/Discrete-Math-Final-Project

Finding cliques in networks

Primary LanguageJupyter Notebook

Discrete-Math-Final-Project


Link to Presentation: Here

Dependencies

To run the code in this repository, install jupyter notebook and Python 3 in your environment. A list of the packages needed for different scripts is included in the requirements.txt document.

Data

The data for this project comes from Stanford's Network Analysis Project (SNAP). The first data set we used is the Amazon Copurchases Dataset, which has Amazon products (primarily books) as the nodes, and co-purchases (products bought at the same time) as the edges. This dataset includes a list of co-purchases based on their ASIN ID number, and meta data , which has the product information for all the products involved. The second data set we used is the email-EU-core network, which was generated from email data of a large European research institution. The dataset includes incoming and outgoing emails between members of the research institution and excludes outgoing and incoming messages to the rest of the world. Each node is a person, represented by an ID number, and there is an edge (u, v) in the network if person u sent person v at least one email.

Parsing Data

To access the data from these datasets, we created scripts for parsing the network information into dictionary data structures, where each key is a node, and all edges are listed as the values of that node. The networks were both undirected graphs, so the connections were listed both ways. These data structures were then stored in pickle files to speed up access for future use.
parse_names.py: Parses the Amazon network along with its metadata labels.
parse_emails.py: Parses the EU-core-network email data.
parse_departments.py: Parses the EU-core-network departments for each person.

Bron-Kerbosch Algorithm

In the Jupyter notebooks in this repository labeled with "Bron-Kerbosch", you can run our implementation of the Bron-Kerbosch algorithm, using recursive backtracking.

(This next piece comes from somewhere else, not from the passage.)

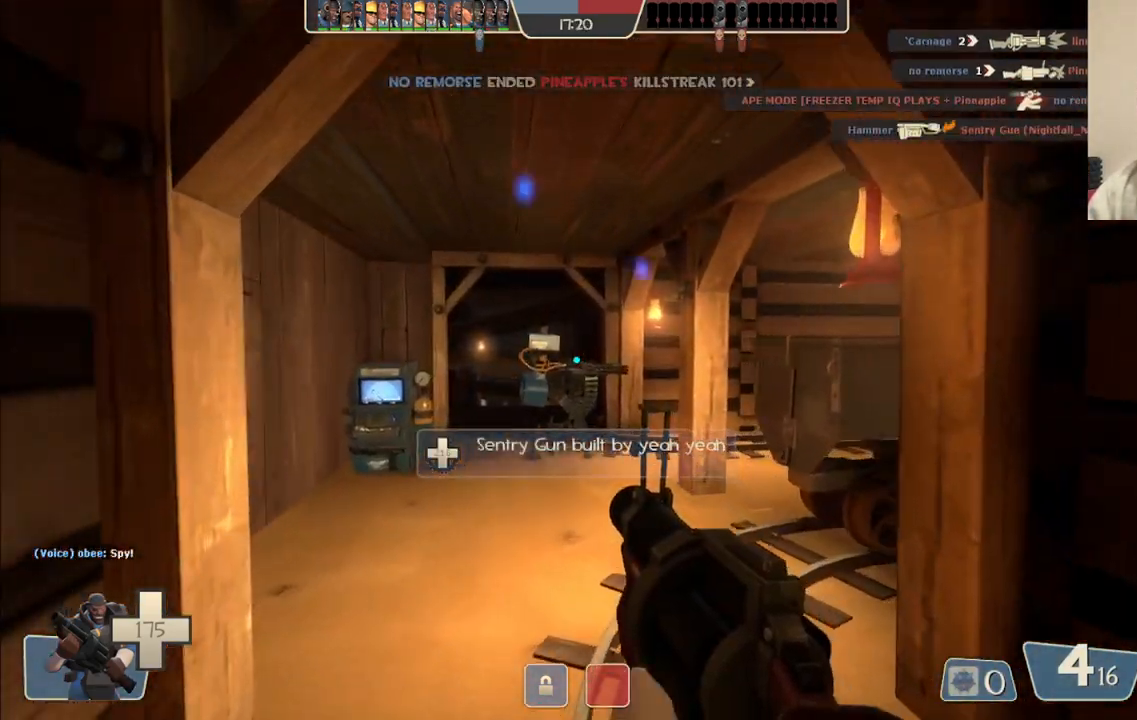
{"buttons": [], "left_stick": "up-left", "right_stick": "center", "events": [[100, "right_stick", "right"], [133, "left_stick", "up-left"], [250, "right_stick", "center"]]}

The notebooks display information on algorithm run-time, the number of recursive calls, identified maximal and maximum cliques, mapped names of what the clique items are, and visualizations of department breakdown for the email network. The notebooks are labeled by dataset and include implementations of the BK algorithm naively and with pivoting. Pivoting increases the efficiency of the Bron-Kerbosch algorithm when there are many non-maximal cliques and involves picking a pivot vertex, u, from a set of candidates, P. Any maximal clique must include u or one of its non-neighbors, which decreases the total number of recursive calls. For the email dataset, we discovered that the pivot method was significantly faster than the naive method, taking 29.36 ms for the pivot method, and 202.46 ms for the naive method. This is almost a factor of 10! Pivoting was slower than the naive method in the Amazon dataset because the network is less dense.

The archive folder contains older versions of the Jupyter notebooks, including an implementation of Bron-Kerbosch with degeneracy ordering. Degeneracy ordering is the ordering of vertices such that each vertex has d or fewer neighbors that come later in the ordering. It can increase the efficiency of the Bron-Kerbosch algorithm by determining an ordering of recursive calls that carefully minimizes the size of P. However, the time it takes to find the degeneracy ordering for very large networks is exceedingly long, so we were not able to test out our implementation of degeneracy ordering on our Amazon or email data.

Visualization

We used Python's NetworkX library for all of our network visualizations. Lighter colors correspond to nodes with more connections or higher degree.

Email Network

Amazon Network

For the Amazon co-purchasing dataset, we visualized the first 1000 nodes to allow for better comparisons with the email network.